Experts claim that WannaCry ransomware has links to North Korea, and that it’s more worrying than previously thought..
The weight of the recent, huge cyber attack which took place worldwide is heavier than we originally thought and is even connected to North Korea, say cyber security experts. According to cyber bosses in the media, frightening similarities were spotted between details of the massive cyber-attack and code used by a prolific “cybergang” with links to North Korean government.
Apparently, evidence has now been found linking the Wannacry ransomware to the cybergang, known as Lazarus Group.
The cyber attack that shook the world
Early Friday morning the world was subjected to a sophisticated and frightening cyber attack, affecting the National Health Service among other organisations.
The nasty “WannaCrypt” software started in the UK and quickly spread around the world, blocking customers from their data unless they paid a ransom using Bitcoin.
It has since been uncovered that technical details within an early version of the WannaCry code are similar to code used in a 2015 backdoor created by the government-linked North Korean hackers.
Lazarus Group has also been known to use and target Bitcoin in its hacking operations. The similarities were first spotted by Google security researcher Neal Mehta and echoed by other researchers including Matthieu Suiche from UAE-based Comae Technologies.
The hack took down important computers across the world and might even be responsible for deaths in affected hospitals. So far it has infected more than 300,000 machines in 150 countries worldwide.
The hackers behind the attack demanded cash in order to unlock the computers.

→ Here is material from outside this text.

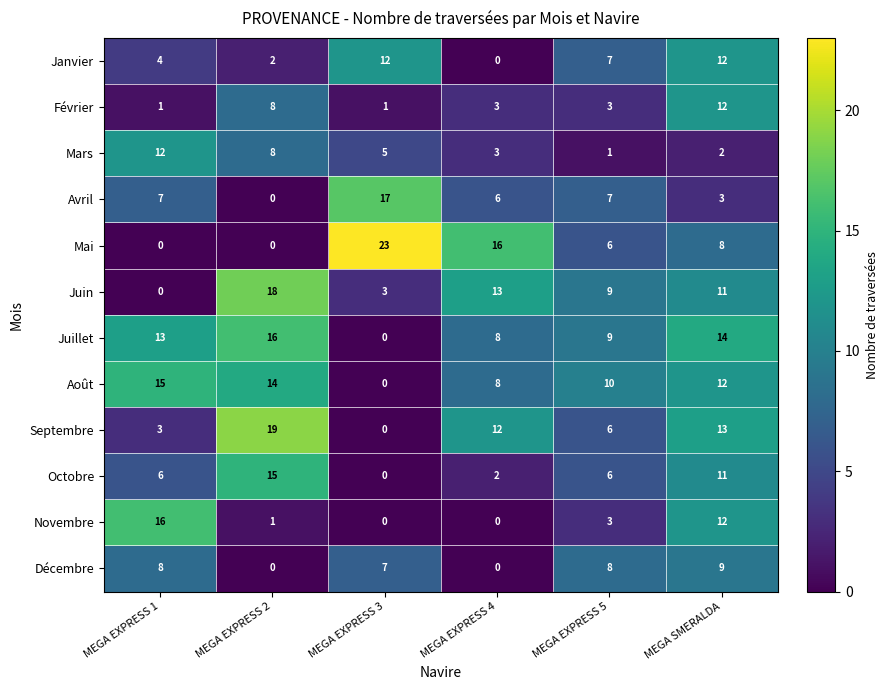

Where is Décembre nearest to the value 4?

MEGA EXPRESS 3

Simon Choi, a director at anti-virus software company Hauri Inc claimed that North Korea is “no newcomer” in the world of Bitcoin and it has been mining Bitcoin using malicious computer programs as early as 2013.
Cyber Attack Motive
Some private sector cyber security experts said they were not sure if the motive of the attack was primarily to make money, noting that most large ransomware and other types of cyber extortion campaigns pull in millions of dollars of revenue.

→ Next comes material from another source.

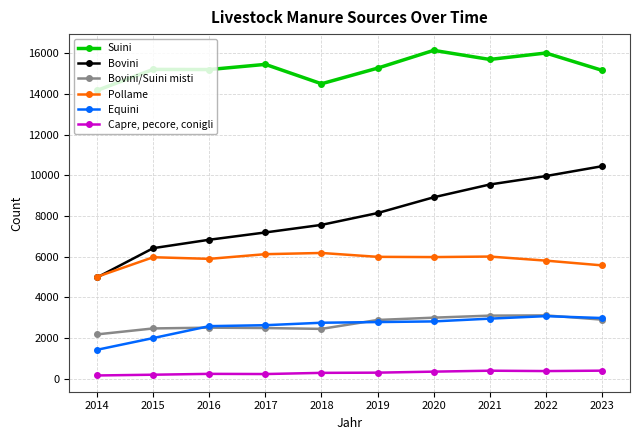

What is the greatest value displayed?

16136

According to Czech security firm Avast, the countries most affected by WannaCry to date are Russia, Taiwan, Ukraine and India.
How to Protect Against Ransomware Attacks
Jason Tanz, the site director at “Wired,” told ABC News: “Individuals are particularly easy to prey on because most of them are not being extremely up-to-date with their software. They’re not necessarily paying attention to all the security updates, and therefore they’re more likely to be vulnerable.”

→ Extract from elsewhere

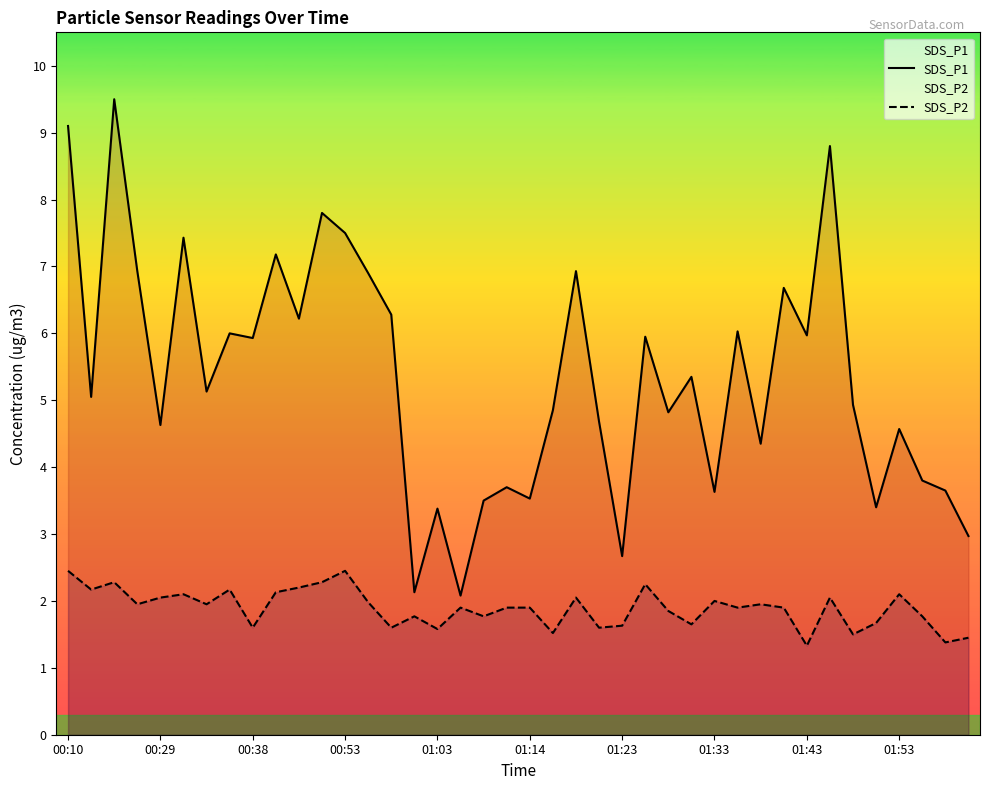

True or false: SDS_P2 has more than 1 points higher than both neighbors.

True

He added: “if you’re the victim of a ransomware attack you’ll open your computer and instead of your normal files you’ll see a pop-up appear that says, ‘Surprise, we’ve taken control of your computer and if you want access to your files you need to pay us.'”
“The next thing is to make sure you’re backing up your files every day, and that means on a hard drive that is not connected to the internet,” Tanz added. “Ransomware is only effective if you don’t have record of the files they’re holding for ransom.”